In reality, it’s Dillon Reservoir. But the mystique need not fade just because these rumors were verified by reality. Also known as Lake Dillon, the reservoir is perched at 9,000 feet above sea level, making its substantial 26 miles of coastline a mountainous rarity. (It’s not lost on this writer that the reservoir is man-made; the effect is still the same.) The Dillon Marina, on the northern bank, is the world’s highest deep-water marina, if you keep track of those sorts of things. Sailing lessons at the marina start at $40 an hour for semi-private, and tours of the lake start at a reasonable $50, in case you didn’t bring your Topsiders.

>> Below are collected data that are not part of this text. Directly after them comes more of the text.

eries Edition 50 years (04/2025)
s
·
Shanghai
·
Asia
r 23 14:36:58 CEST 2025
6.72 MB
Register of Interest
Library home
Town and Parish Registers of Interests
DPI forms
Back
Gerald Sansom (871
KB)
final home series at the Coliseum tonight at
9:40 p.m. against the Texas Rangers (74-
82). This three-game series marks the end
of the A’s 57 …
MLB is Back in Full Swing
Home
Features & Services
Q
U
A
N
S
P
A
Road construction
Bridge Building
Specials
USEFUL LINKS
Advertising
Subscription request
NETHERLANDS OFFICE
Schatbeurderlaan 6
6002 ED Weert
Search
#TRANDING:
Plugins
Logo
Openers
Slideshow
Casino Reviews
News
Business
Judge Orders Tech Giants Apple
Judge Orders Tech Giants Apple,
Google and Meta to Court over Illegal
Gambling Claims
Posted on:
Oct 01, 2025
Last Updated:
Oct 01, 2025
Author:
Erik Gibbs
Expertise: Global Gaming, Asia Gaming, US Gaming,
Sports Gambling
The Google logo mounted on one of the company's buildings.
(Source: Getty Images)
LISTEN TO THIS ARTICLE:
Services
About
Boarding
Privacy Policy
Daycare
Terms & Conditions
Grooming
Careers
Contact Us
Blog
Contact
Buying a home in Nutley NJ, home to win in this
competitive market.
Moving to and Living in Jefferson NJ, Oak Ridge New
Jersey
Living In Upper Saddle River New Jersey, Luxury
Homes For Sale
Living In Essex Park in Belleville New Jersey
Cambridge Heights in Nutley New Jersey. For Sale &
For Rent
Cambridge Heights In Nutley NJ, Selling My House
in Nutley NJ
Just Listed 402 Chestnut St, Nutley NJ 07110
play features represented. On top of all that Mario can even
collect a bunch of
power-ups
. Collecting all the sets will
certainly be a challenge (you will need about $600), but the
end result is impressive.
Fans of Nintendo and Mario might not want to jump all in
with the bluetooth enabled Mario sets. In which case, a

The lake itself is a delight, but more abstractly it makes the case for reevaluating Summit County through the lens of summer, not winter. The more you think about Summit as a summer destination, the more it makes sense. No creeping traffic at the Eisenhower tunnel, slowed by apocalyptic snowstorms. No lift lines. No missing work on Monday because the clouds set in and you’re stuck in Silverthorne, unable to drive your Camry on summer tires.

The lake is just one of Summit County’s aquatic delights. The Blue River—known colloquially as, simply, “The Blue”—provides some of the best fly fishing in the country. While there are many sections of The Blue, the tailwater below Lake Dillon is an angler Mecca. As mysis shrimp tumble out of the reservoir, trout form a line up to gobble them up, making for fat trout and a nationally famous fishing spot. For rougher rivers, keep heading down The Blue, past Green Mountain Reservoir, to a three-mile canyon, where the fish keep biting and the trail gets a bit more hike-y.

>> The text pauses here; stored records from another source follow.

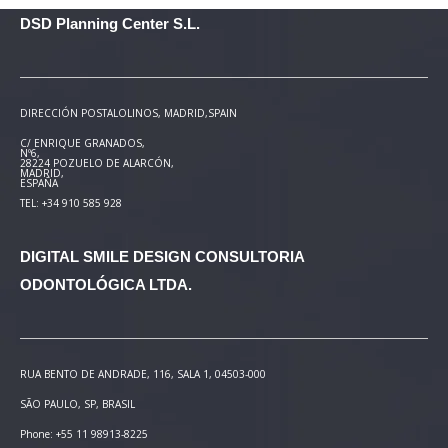
DSD Planning Center S.L.
DIRECCIÓN POSTAL
OLINOS, MADRID,SPAIN
C/ ENRIQUE GRANADOS,
Nº6,
28224 POZUELO DE ALARCÓN,
MADRID,
ESPAÑA
TEL: +34 910 585 928
DIGITAL SMILE DESIGN
CONSULTORIA
ODONTOLÓGICA LTDA.
RUA BENTO DE ANDRADE, 116, SALA 1, 04503-000
SÃO PAULO, SP, BRASIL
Phone: +55 11 98913-8225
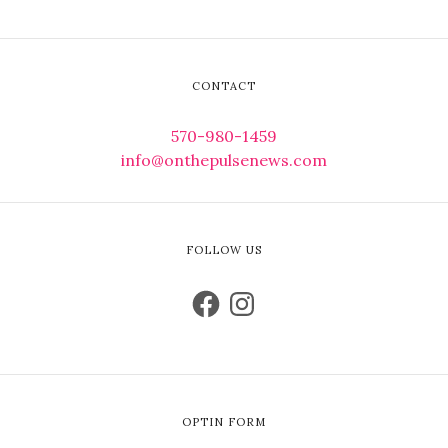
CONTACT
570-980-1459
info@onthepulsenews.com
FOLLOW US
OPTIN FORM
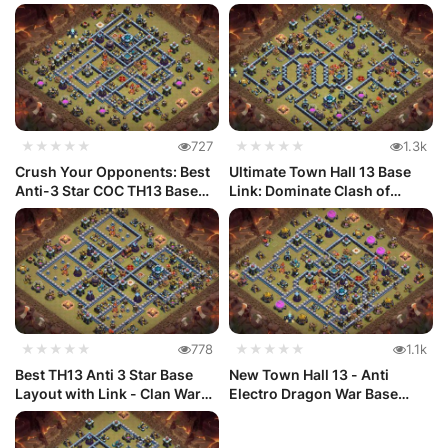
Link...
e) w...
★★★★★
727
★★★★★
1.3k
Crush Your Opponents: Best
Ultimate Town Hall 13 Base
Anti-3 Star COC TH13 Base
Link: Dominate Clash of
La...
Clan...
★★★★★
778
★★★★★
1.1k
Best TH13 Anti 3 Star Base
New Town Hall 13 - Anti
Layout with Link - Clan War
Electro Dragon War Base
#33
Layout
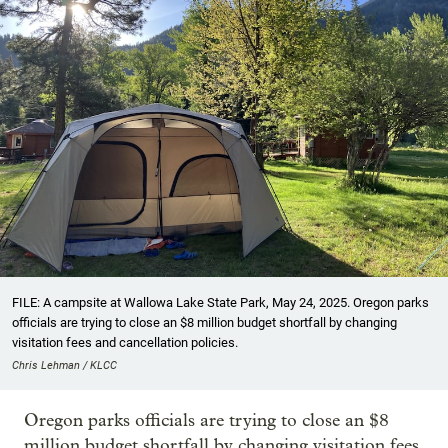
FILE: A campsite at Wallowa Lake State Park, May 24, 2025. Oregon parks
officials are trying to close an $8 million budget shortfall by changing
visitation fees and cancellation policies.
Chris Lehman / KLCC
Oregon parks officials are trying to close an $8
million budget shortfall by changing visitation fees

Speaking of hikes, guess what? Those same ranges that host the gems of Colorado’s ski world—Gore Range, Tenmile Range and, of course, the Continental Divide—feature mazes of trail systems leading to some of the highest elevations in the continental United States. The Gore Range trail, part of the federally protected Eagles Nest Wilderness, starts at the Copper Mountain exit of I-70 and manages to stay easy even over several passes on its way toward Green Mountain Reservoir. The Mirror Lake trail is our other top pick (can you tell that yours truly has a thing for mountainous lakes?) for its wildflower vistas and high chance of coming across high-terrain fauna.

Eventually, you’ll get hungry with all of this energetic reimaging of a traditionally winter-focused resort destination (just pretend for the sake of the article that you’ve done all of the aforementioned activities in one day, building up a grumbling appetite so you’re ready for some restaurant suggestions).

For a cozy breakfast, stroll into Frisco’s Butterhorn Bakery and Café, whose delectable pastries are matched by their savory staples: biscuits and gravy, burritos, and the eponymous Eggs Butterhorn, poached eggs with avocado and bacon on a croissant. Another Frisco favorite, Prost, offers up soft pretzels, sausage, strudel and, of course, central European beers with names like Houblon Chouffe and Hacker Pschorr Heffe Wiess.

My most grandiose recommendation, however, will bring you back to the amber waves of American grain—the Frisco Colorado Barbecue Challenge. This year’s challenge kicks off on Friday, June 13 and features some of the best grillers in the country vying for your taste buds. Since starting over twenty years ago, the festival has grown to cover six blocks of downtown, reaches over 30,000 people and has raised hundreds of thousands of dollars for local non-profits. The food isn’t bad either.